Two crashes involving 11 cars tarnished Friday night's Budweiser Shootout practice highlighted by Kurt Busch, who once again showed his displeasure with Tony Stewart by using his car to voice his frustration afterward...What a dink...LOL
DAYTONA BEACH, Fla. -- Tony Stewart and Kurt Busch, who each spent more than half of last season on NASCAR probation, kicked the new season off in the same potential vein Friday night at Daytona International Speedway.
"This is the NASCAR everybody fell in love with," NASCAR vice president for corporate communications Jim Hunter said to a gang of more than two-dozen media members behind the NASCAR office trailer. "Emotions run high. As far as penalties, we'll wait and see."
Hunter's comment was only half in jest, based on a recent comment by NASCAR chairman Brian France that the sanctioning body was going to try to return to its roots this season -- or at least not promote any more drastic changes.
Hunter said the boundaries for showing their emotions were still being drawn -- though actions such as Busch's in recent years have drawn fairly stiff penalties.

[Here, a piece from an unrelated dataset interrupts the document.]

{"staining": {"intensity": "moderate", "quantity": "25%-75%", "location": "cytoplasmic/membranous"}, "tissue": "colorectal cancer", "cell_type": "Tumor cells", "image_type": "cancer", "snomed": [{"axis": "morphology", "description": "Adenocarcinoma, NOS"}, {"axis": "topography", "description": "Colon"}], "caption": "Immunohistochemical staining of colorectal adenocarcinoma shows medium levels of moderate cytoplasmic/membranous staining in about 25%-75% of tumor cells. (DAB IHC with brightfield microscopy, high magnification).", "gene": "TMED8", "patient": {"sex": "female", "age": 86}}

"It's going to be difficult, as a matter of fact -- and we said that," Hunter said. "Professional race drivers need to control their emotions when they're in the racecar; and I think we've shown in the past that we'll do whatever we need to do to make sure they do.

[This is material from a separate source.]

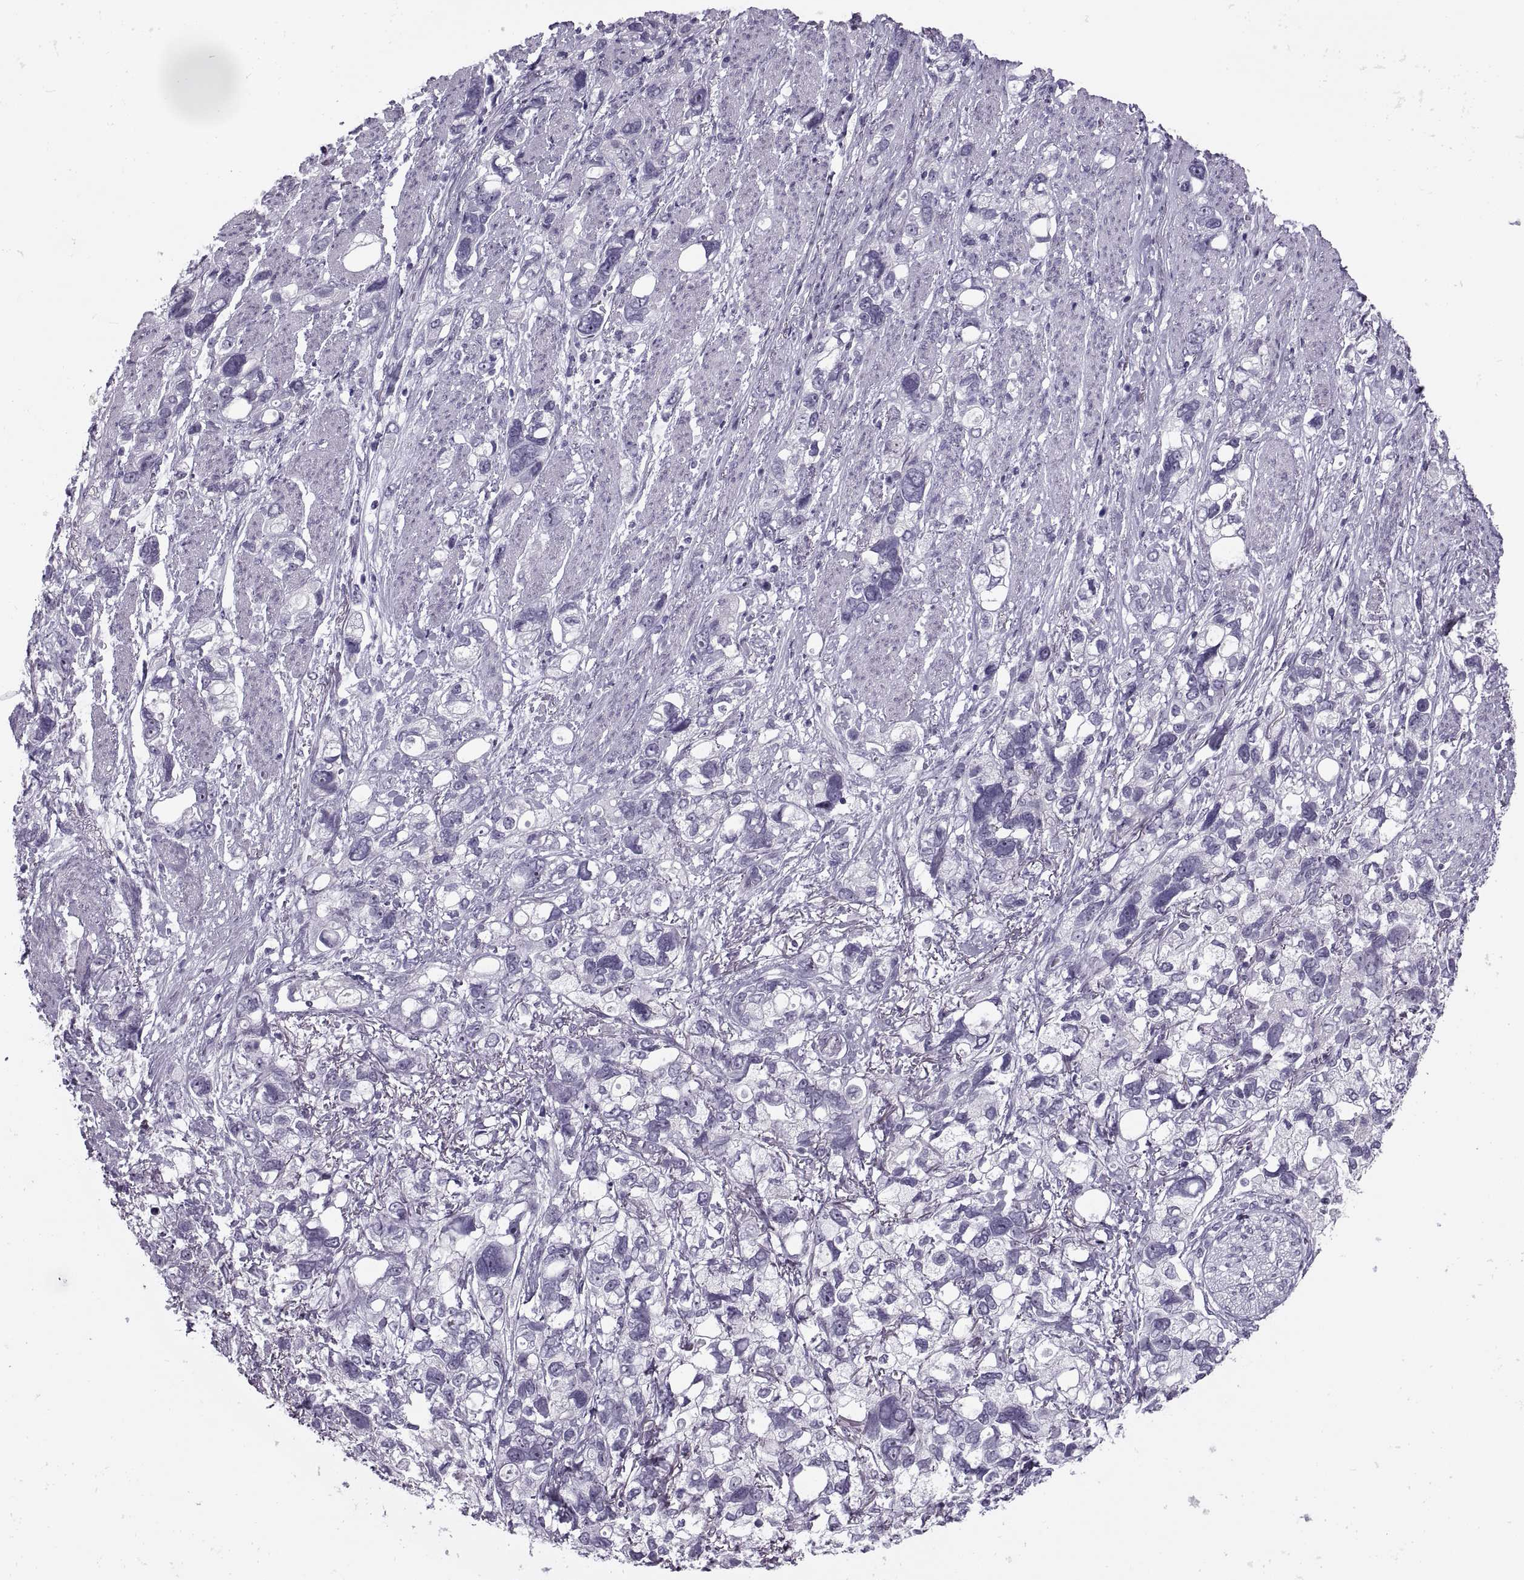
{"staining": {"intensity": "negative", "quantity": "none", "location": "none"}, "tissue": "stomach cancer", "cell_type": "Tumor cells", "image_type": "cancer", "snomed": [{"axis": "morphology", "description": "Adenocarcinoma, NOS"}, {"axis": "topography", "description": "Stomach, upper"}], "caption": "This is an IHC image of stomach adenocarcinoma. There is no staining in tumor cells.", "gene": "FAM24A", "patient": {"sex": "female", "age": 81}}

"There's a lot of emotion in driving a racecar, and I think this was an example of that. Both drivers were emotional. After tomorrow's meeting, we'll see where we are."
Crack of dawn meetings aren't Stewart's favorite, but for the second time in 10 months the former two-time Cup champion has been summoned to one with NASCAR's top officials -- along with Busch -- after the two drivers were involved in some on-track fender banging on the season's opening day, in the second practice for Saturday night's Budweiser Shootout.
A short time after the track re-opened following an eight-car accident in the practice's opening moments, Stewart's No. 20 Gibbs Racing Toyota and Busch's No. 2 Penske Racing Dodge made contact at the end of the backstretch. Busch then hit the outside wall, which brought out a caution flag as Stewart's car slid to the track's apron.
As the cars returned to pit road, Busch caught up to Stewart and drove his car into the right side of Stewart's machine three times. The two men then maneuvered their cars to impede each other's access to the exit lane off pit road, before they drove to their garage stalls.
Stewart and Busch were immediately summoned to a meeting with NASCAR vice president for competition Robin Pemberton and Sprint Cup Series director John Darby, Hunter said.
Hunter, who said NASCAR had reviewed videotape of the incident, declined to give many details of the meeting, saying "what was said in there; stays in there," but said the mood was "civil."